Kotze, Haidee & Janssen, Berit & Koolen, Corina & Plas, Luka & Egdom, Gys-Walt. (2021). _Norms, affect and evaluation in the reception of literary translations in multilingual online reading communities: Deriving cognitive-evaluative templates from big data._ Translation, Cognition & Behavior. 4. 10.1075/tcb.00060.kot.

## Prerequisites
### Python
Most of the scripts require Python 3.6. To install dependencies, run
`pip install -r requirements.txt`

### R
The statistical analysis and visualization was performed in R, using the following libraries:
- coin
- dplyr
- ggplot2
- Hmisc
- irr
- lme4
- reshape2
- rstatix

## Steps to reproduce
1. scrapers: Python scripts used to scrape reviews from Goodreads. Documentation on usage in that folder's README.
2. preprocessing: Python scripts used to clean the data, and more specifically, tokenization.
3. embeddings: Jupyter notebooks for training and evaluating word embeddings using word2vec.
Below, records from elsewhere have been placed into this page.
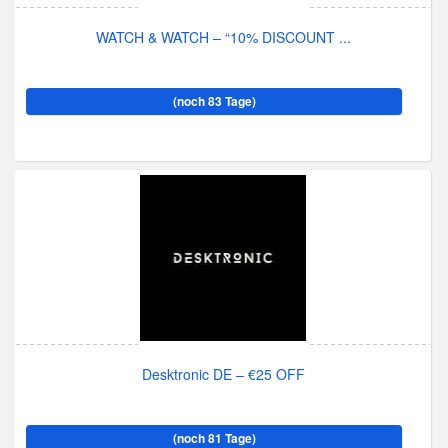
WATCH & WATCH – “10% DISCOUNT ...
(noch 83 Tage)
Desktronic DE – €25 OFF
(noch 81 Tage)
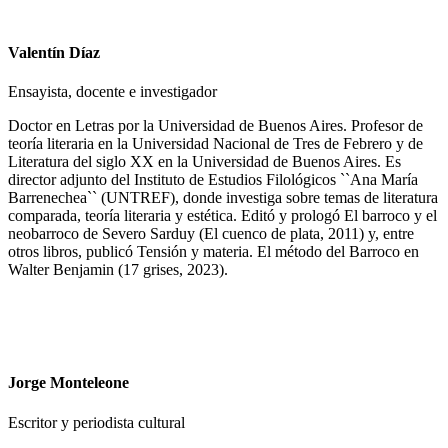
Valentín Díaz
Ensayista, docente e investigador
Doctor en Letras por la Universidad de Buenos Aires. Profesor de
teoría literaria en la Universidad Nacional de Tres de Febrero y de
Literatura del siglo XX en la Universidad de Buenos Aires. Es
director adjunto del Instituto de Estudios Filológicos ``Ana María
Barrenechea`` (UNTREF), donde investiga sobre temas de literatura
comparada, teoría literaria y estética. Editó y prologó El barroco y el
neobarroco de Severo Sarduy (El cuenco de plata, 2011) y, entre
otros libros, publicó Tensión y materia. El método del Barroco en
Walter Benjamin (17 grises, 2023).
Jorge Monteleone
Escritor y periodista cultural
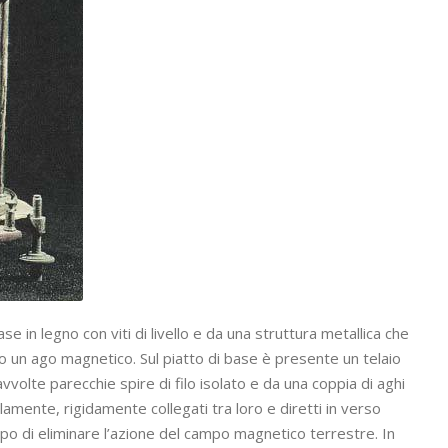
in legno con viti di livello e da una struttura metallica che
ato un ago magnetico. Sul piatto di base è presente un telaio
volte parecchie spire di filo isolato e da una coppia di aghi
lamente, rigidamente collegati tra loro e diretti in verso
po di eliminare l’azione del campo magnetico terrestre. In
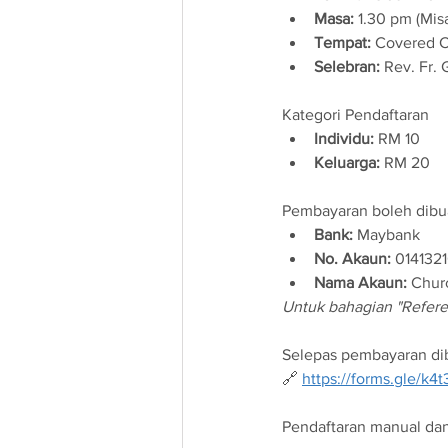
Masa:
 1.30 pm (Mis
Tempat:
 Covered 
Selebran:
 Rev. Fr.
Kategori Pendaftaran
Individu:
 RM 10
Keluarga:
 RM 20
Pembayaran boleh dibua
Bank:
 Maybank
No. Akaun:
 014132
Nama Akaun:
 Churc
Untuk bahagian "Referen
Selepas pembayaran dibu
🔗 
https://forms.gle/
Pendaftaran manual dan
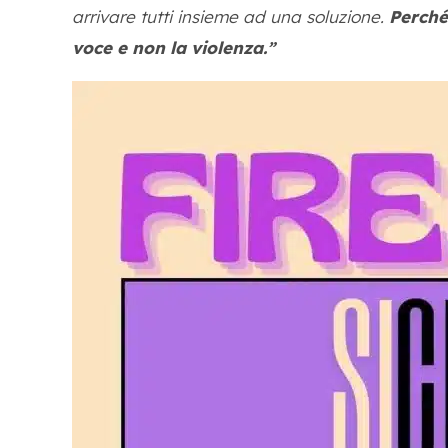
arrivare tutti insieme ad una soluzione.
Perché
voce e non la violenza.
”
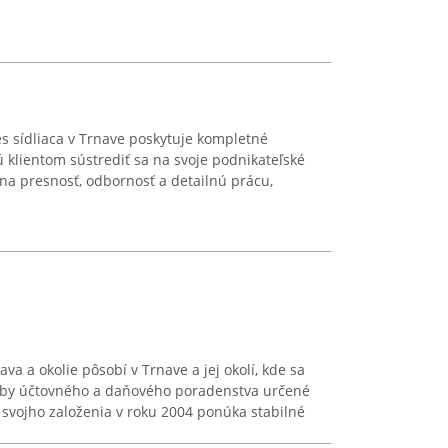
s sídliaca v Trnave poskytuje kompletné
 klientom sústrediť sa na svoje podnikateľské
 na presnosť, odbornosť a detailnú prácu,
va a okolie pôsobí v Trnave a jej okolí, kde sa
užby účtovného a daňového poradenstva určené
svojho založenia v roku 2004 ponúka stabilné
As the dataset is relatively small, the resulting embeddings were not informative for further research.
4. analysis: Python scripts to collect and count translation lemmas, based on human annotations.
5. collocations: Python scripts for finding collocations surrounding translation lemmas
6. sentiment: Python scripts to count positive / negative and hedge terms in collocations.
7. model: R scripts used to generate statistics and visualizations of the data.